Langit Lamongan Menangis Biru
Langit Lamongan serasa runtuh di sore itu. Matahari yang biasanya bersinar hangat, kini tampak kelam diiringi rintik gerimis. Di Stadion Surajaya, ribuan mata teduh menatap pilu ke lapangan hijau. Persela, tim kebanggaan mereka, baru saja kalah telak di pertandingan penentu degradasi.
Keributan kecil mulai terdengar di tribun. Teriakan kekecewaan dan makian mewarnai akhir pertandingan yang pahit ini. Di tribun La Mania, Dimas mengepalkan tangannya erat. Air matanya mengalir deras membasahi pipinya. Ia tak percaya tim kesayangannya harus terdegradasi ke Liga 2 setelah 18 tahun berlaga di kasta tertinggi sepak bola Indonesia.
"Gak percaya, Mas. Persela degradasi?" ujar Dimas kepada Tio, sahabatnya yang duduk di sebelahnya.
Tio menggelengkan kepalanya pelan. "Benar, Mas.

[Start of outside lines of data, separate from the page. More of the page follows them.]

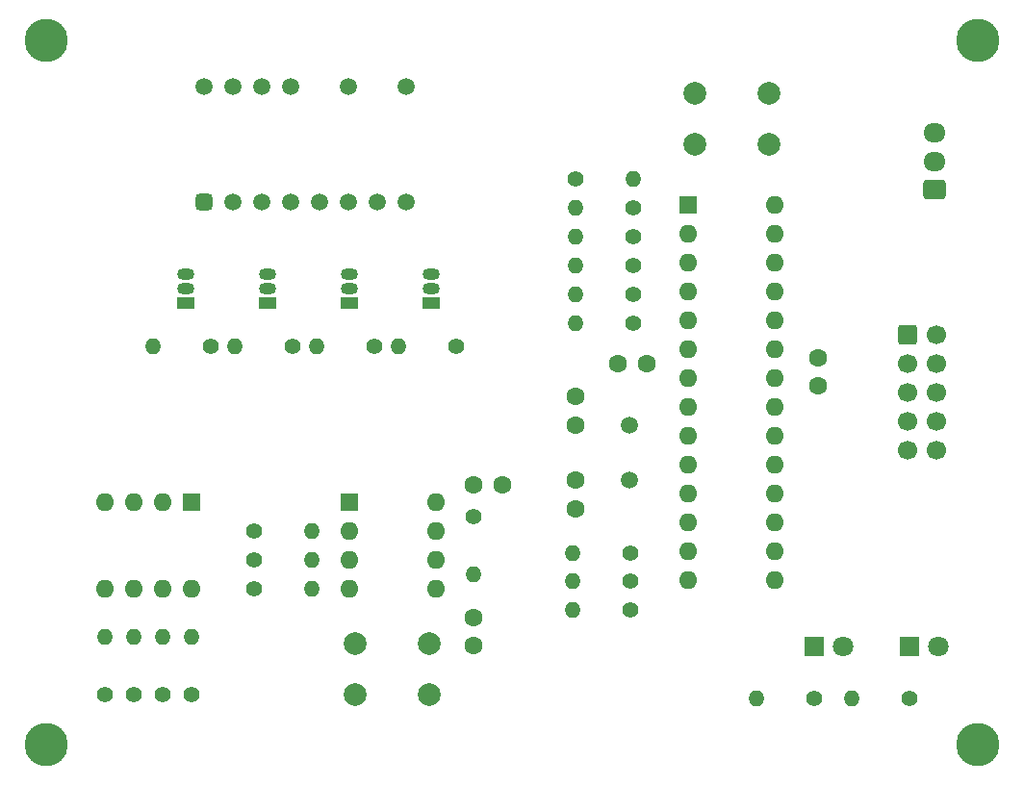
<source format=gbr>
%TF.GenerationSoftware,KiCad,Pcbnew,7.0.0-da2b9df05c~163~ubuntu22.04.1*%
%TF.CreationDate,2023-02-24T18:36:43+08:00*%
%TF.ProjectId,circuit,63697263-7569-4742-9e6b-696361645f70,1.0*%
%TF.SameCoordinates,Original*%
%TF.FileFunction,Soldermask,Bot*%
%TF.FilePolarity,Negative*%
%FSLAX46Y46*%
G04 Gerber Fmt 4.6, Leading zero omitted, Abs format (unit mm)*
G04 Created by KiCad (PCBNEW 7.0.0-da2b9df05c~163~ubuntu22.04.1) date 2023-02-24 18:36:43*
%MOMM*%
%LPD*%
G01*
G04 APERTURE LIST*
G04 Aperture macros list*
%AMRoundRect*
0 Rectangle with rounded corners*
0 $1 Rounding radius*
0 $2 $3 $4 $5 $6 $7 $8 $9 X,Y pos of 4 corners*
0 Add a 4 corners polygon primitive as box body*
4,1,4,$2,$3,$4,$5,$6,$7,$8,$9,$2,$3,0*
0 Add four circle primitives for the rounded corners*
1,1,$1+$1,$2,$3*
1,1,$1+$1,$4,$5*
1,1,$1+$1,$6,$7*
1,1,$1+$1,$8,$9*
0 Add four rect primitives between the rounded corners*
20,1,$1+$1,$2,$3,$4,$5,0*
20,1,$1+$1,$4,$5,$6,$7,0*
20,1,$1+$1,$6,$7,$8,$9,0*
20,1,$1+$1,$8,$9,$2,$3,0*%
G04 Aperture macros list end*
%ADD10RoundRect,0.250000X0.725000X-0.600000X0.725000X0.600000X-0.725000X0.600000X-0.725000X-0.600000X0*%
%ADD11O,1.950000X1.700000*%
%ADD12C,2.000000*%
%ADD13C,1.400000*%
%ADD14O,1.400000X1.400000*%
%ADD15C,2.600000*%
%ADD16C,3.800000*%
%ADD17C,1.600000*%
%ADD18C,1.500000*%
%ADD19R,1.500000X1.050000*%
%ADD20O,1.500000X1.050000*%
%ADD21R,1.600000X1.600000*%
%ADD22O,1.600000X1.600000*%
%ADD23R,1.800000X1.800000*%
%ADD24C,1.800000*%
%ADD25RoundRect,0.375000X0.375000X-0.375000X0.375000X0.375000X-0.375000X0.375000X-0.375000X-0.375000X0*%
%ADD26RoundRect,0.250000X-0.600000X-0.600000X0.600000X-0.600000X0.600000X0.600000X-0.600000X0.600000X0*%
%ADD27C,1.700000*%
G04 APERTURE END LIST*
D10*
%TO.C,J2*%
X139110000Y-41108000D03*
D11*
X139109999Y-38607999D03*
X139109999Y-36107999D03*
%TD*%
D12*
%TO.C,SW3*%
X88190000Y-81062000D03*
X94690000Y-81062000D03*
X88190000Y-85562000D03*
X94690000Y-85562000D03*
%TD*%
%TO.C,SW1*%
X118025000Y-32600000D03*
X124525000Y-32600000D03*
X118025000Y-37100000D03*
X124525000Y-37100000D03*
%TD*%
D13*
%TO.C,R21*%
X79248000Y-76200000D03*
D14*
X84327999Y-76199999D03*
%TD*%
D13*
%TO.C,R12*%
X73750000Y-85535000D03*
D14*
X73749999Y-80454999D03*
%TD*%
D13*
%TO.C,R4*%
X112639000Y-47752000D03*
D14*
X107558999Y-47751999D03*
%TD*%
D13*
%TO.C,R10*%
X112639000Y-50292000D03*
D14*
X107558999Y-50291999D03*
%TD*%
D13*
%TO.C,R20*%
X82637291Y-54840000D03*
D14*
X77557290Y-54839999D03*
%TD*%
D13*
%TO.C,R22*%
X89833957Y-54840000D03*
D14*
X84753956Y-54839999D03*
%TD*%
D15*
%TO.C,H2*%
X142960000Y-89940000D03*
D16*
X142960000Y-89940000D03*
%TD*%
D13*
%TO.C,R11*%
X112385000Y-78105000D03*
D14*
X107304999Y-78104999D03*
%TD*%
D15*
%TO.C,H4*%
X142960000Y-27940000D03*
D16*
X142960000Y-27940000D03*
%TD*%
D17*
%TO.C,C4*%
X98552000Y-78740000D03*
X98552000Y-81240000D03*
%TD*%
D18*
%TO.C,Y1*%
X112317750Y-66675000D03*
X112317750Y-61795000D03*
%TD*%
D13*
%TO.C,R5*%
X112639000Y-52832000D03*
D14*
X107558999Y-52831999D03*
%TD*%
D17*
%TO.C,C2*%
X107559000Y-69175000D03*
X107559000Y-66675000D03*
%TD*%
D13*
%TO.C,R6*%
X112639000Y-45212000D03*
D14*
X107558999Y-45211999D03*
%TD*%
D19*
%TO.C,Q4*%
X94850624Y-51029999D03*
D20*
X94850624Y-49759999D03*
X94850624Y-48489999D03*
%TD*%
D21*
%TO.C,U3*%
X87639999Y-68589999D03*
D22*
X87639999Y-71129999D03*
X87639999Y-73669999D03*
X87639999Y-76209999D03*
X95259999Y-76209999D03*
X95259999Y-73669999D03*
X95259999Y-71129999D03*
X95259999Y-68589999D03*
%TD*%
D21*
%TO.C,U1*%
X117474999Y-42439999D03*
D22*
X117474999Y-44979999D03*
X117474999Y-47519999D03*
X117474999Y-50059999D03*
X117474999Y-52599999D03*
X117474999Y-55139999D03*
X117474999Y-57679999D03*
X117474999Y-60219999D03*
X117474999Y-62759999D03*
X117474999Y-65299999D03*
X117474999Y-67839999D03*
X117474999Y-70379999D03*
X117474999Y-72919999D03*
X117474999Y-75459999D03*
X125094999Y-75459999D03*
X125094999Y-72919999D03*
X125094999Y-70379999D03*
X125094999Y-67839999D03*
X125094999Y-65299999D03*
X125094999Y-62759999D03*
X125094999Y-60219999D03*
X125094999Y-57679999D03*
X125094999Y-55139999D03*
X125094999Y-52599999D03*
X125094999Y-50059999D03*
X125094999Y-47519999D03*
X125094999Y-44979999D03*
X125094999Y-42439999D03*
%TD*%
D13*
%TO.C,R2*%
X136901000Y-85852000D03*
D14*
X131820999Y-85851999D03*
%TD*%
D17*
%TO.C,C3*%
X128895000Y-55880000D03*
X128895000Y-58380000D03*
%TD*%
D13*
%TO.C,R18*%
X79248000Y-73660000D03*
D14*
X84327999Y-73659999D03*
%TD*%
D13*
%TO.C,R7*%
X112385000Y-73063000D03*
D14*
X107304999Y-73062999D03*
%TD*%
D17*
%TO.C,C5*%
X98584000Y-67056000D03*
X101084000Y-67056000D03*
%TD*%
D13*
%TO.C,R8*%
X112385000Y-75565000D03*
D14*
X107304999Y-75564999D03*
%TD*%
D15*
%TO.C,H3*%
X60960000Y-27940000D03*
D16*
X60960000Y-27940000D03*
%TD*%
D13*
%TO.C,R13*%
X71210000Y-85535000D03*
D14*
X71209999Y-80454999D03*
%TD*%
D13*
%TO.C,R19*%
X75440625Y-54840000D03*
D14*
X70360624Y-54839999D03*
%TD*%
D13*
%TO.C,R17*%
X98552000Y-69850000D03*
D14*
X98551999Y-74929999D03*
%TD*%
D13*
%TO.C,R9*%
X112649000Y-42672000D03*
D14*
X107568999Y-42671999D03*
%TD*%
D17*
%TO.C,C6*%
X113792000Y-56388000D03*
X111292000Y-56388000D03*
%TD*%
D13*
%TO.C,R1*%
X107559000Y-40132000D03*
D14*
X112638999Y-40131999D03*
%TD*%
D19*
%TO.C,Q1*%
X73260624Y-51029999D03*
D20*
X73260624Y-49759999D03*
X73260624Y-48489999D03*
%TD*%
D13*
%TO.C,R3*%
X128536000Y-85852000D03*
D14*
X123455999Y-85851999D03*
%TD*%
D13*
%TO.C,R23*%
X97030625Y-54840000D03*
D14*
X91950624Y-54839999D03*
%TD*%
D15*
%TO.C,H1*%
X60960000Y-89940000D03*
D16*
X60960000Y-89940000D03*
%TD*%
D19*
%TO.C,Q3*%
X87653956Y-51029999D03*
D20*
X87653956Y-49759999D03*
X87653956Y-48489999D03*
%TD*%
D13*
%TO.C,R15*%
X66130000Y-85535000D03*
D14*
X66129999Y-80454999D03*
%TD*%
D19*
%TO.C,Q2*%
X80457290Y-51029999D03*
D20*
X80457290Y-49759999D03*
X80457290Y-48489999D03*
%TD*%
D23*
%TO.C,D2*%
X128523999Y-81279999D03*
D24*
X131064000Y-81280000D03*
%TD*%
D25*
%TO.C,U2*%
X74900000Y-42160000D03*
D18*
X77440000Y-42160000D03*
X79980000Y-42160000D03*
X82520000Y-42160000D03*
X85060000Y-42160000D03*
X87600000Y-42160000D03*
X90140000Y-42160000D03*
X92680000Y-42160000D03*
X92680000Y-32000000D03*
X87600000Y-32000000D03*
X82520000Y-32000000D03*
X79980000Y-32000000D03*
X77440000Y-32000000D03*
X74900000Y-32000000D03*
%TD*%
D17*
%TO.C,C1*%
X107559000Y-61795000D03*
X107559000Y-59295000D03*
%TD*%
D26*
%TO.C,J1*%
X136790000Y-53860000D03*
D27*
X139330000Y-53860000D03*
X136790000Y-56400000D03*
X139330000Y-56400000D03*
X136790000Y-58940000D03*
X139330000Y-58940000D03*
X136790000Y-61480000D03*
X139330000Y-61480000D03*
X136790000Y-64020000D03*
X139330000Y-64020000D03*
%TD*%
D13*
%TO.C,R14*%
X68670000Y-85535000D03*
D14*
X68669999Y-80454999D03*
%TD*%
D21*
%TO.C,SW2*%
X73749999Y-68579999D03*
D22*
X71209999Y-68579999D03*
X68669999Y-68579999D03*
X66129999Y-68579999D03*
X66129999Y-76199999D03*
X68669999Y-76199999D03*
X71209999Y-76199999D03*
X73749999Y-76199999D03*
%TD*%
D23*
%TO.C,D1*%
X136900999Y-81279999D03*
D24*
X139441000Y-81280000D03*
%TD*%
D13*
%TO.C,R16*%
X79248000Y-71120000D03*
D14*
X84327999Y-71119999D03*
%TD*%
M02*

</source>
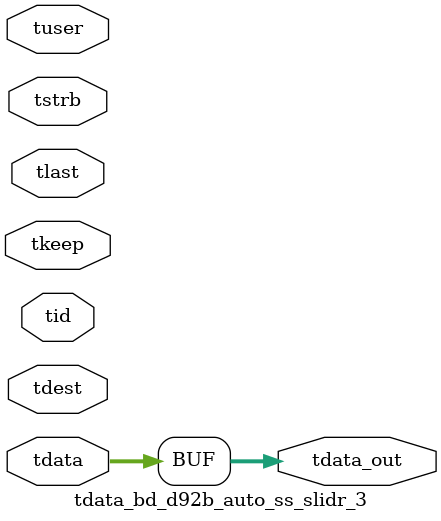
<source format=v>


`timescale 1ps/1ps

module tdata_bd_d92b_auto_ss_slidr_3 #
(
parameter C_S_AXIS_TDATA_WIDTH = 32,
parameter C_S_AXIS_TUSER_WIDTH = 0,
parameter C_S_AXIS_TID_WIDTH   = 0,
parameter C_S_AXIS_TDEST_WIDTH = 0,
parameter C_M_AXIS_TDATA_WIDTH = 32
)
(
input  [(C_S_AXIS_TDATA_WIDTH == 0 ? 1 : C_S_AXIS_TDATA_WIDTH)-1:0     ] tdata,
input  [(C_S_AXIS_TUSER_WIDTH == 0 ? 1 : C_S_AXIS_TUSER_WIDTH)-1:0     ] tuser,
input  [(C_S_AXIS_TID_WIDTH   == 0 ? 1 : C_S_AXIS_TID_WIDTH)-1:0       ] tid,
input  [(C_S_AXIS_TDEST_WIDTH == 0 ? 1 : C_S_AXIS_TDEST_WIDTH)-1:0     ] tdest,
input  [(C_S_AXIS_TDATA_WIDTH/8)-1:0 ] tkeep,
input  [(C_S_AXIS_TDATA_WIDTH/8)-1:0 ] tstrb,
input                                                                    tlast,
output [C_M_AXIS_TDATA_WIDTH-1:0] tdata_out
);

assign tdata_out = {tdata[63:0]};

endmodule


</source>
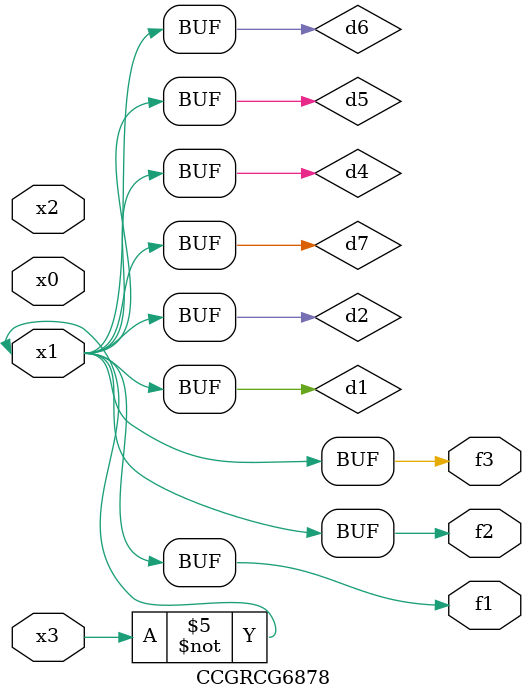
<source format=v>
module CCGRCG6878(
	input x0, x1, x2, x3,
	output f1, f2, f3
);

	wire d1, d2, d3, d4, d5, d6, d7;

	not (d1, x3);
	buf (d2, x1);
	xnor (d3, d1, d2);
	nor (d4, d1);
	buf (d5, d1, d2);
	buf (d6, d4, d5);
	nand (d7, d4);
	assign f1 = d6;
	assign f2 = d7;
	assign f3 = d6;
endmodule

</source>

Mimpi buruk ini jadi kenyataan."
Di tribun Curva Bosy, suasana tak kalah kelam. Nyanyian dukungan yang biasanya menggema di stadion, kini digantikan oleh keheningan yang mencekam. Wajah-wajah para suporter tampak pucat pasi, dihiasi luka dan lebam akibat keributan yang terjadi.
Rian, salah satu pentolan Curva Bosy, berusaha menenangkan para suporter yang masih emosi. Ia meminta mereka untuk tetap bersatu dan mendukung Persela meskipun terdegradasi.
"Persela mungkin terdegradasi, tapi kecintaan kita tidak akan pernah luntur!" teriak Rian di tengah kerumunan.
Suaranya menggema di seluruh stadion, membangkitkan semangat para suporter yang mulai padam. Perlahan tapi pasti, mereka mulai bangkit dan menyanyikan lagu kebangsaan Persela dengan penuh rasa haru.
Langit Lamongan masih diselimuti gerimis, namun semangat para suporter Persela tak pernah padam. Mereka tahu bahwa perjalanan Persela masih panjang. Di Liga 2, mereka akan berjuang keras untuk kembali ke kasta tertinggi dan membawa kembali kejayaan Persela Lamongan.
Meskipun pilu, hari itu menjadi pengingat bagi para suporter Persela tentang arti cinta sejati. Cinta yang tak kenal lelah, cinta yang tak kenal batas, cinta yang selalu ada untuk Persela, tim kebanggaan mereka.
Di luar stadion, malam mulai menjelang. Langit Lamongan masih kelabu, namun di hati para suporter Persela, secercah harapan mulai bersemi. Mereka yakin bahwa Persela akan kembali bangkit dan mengukir prestasi di masa depan.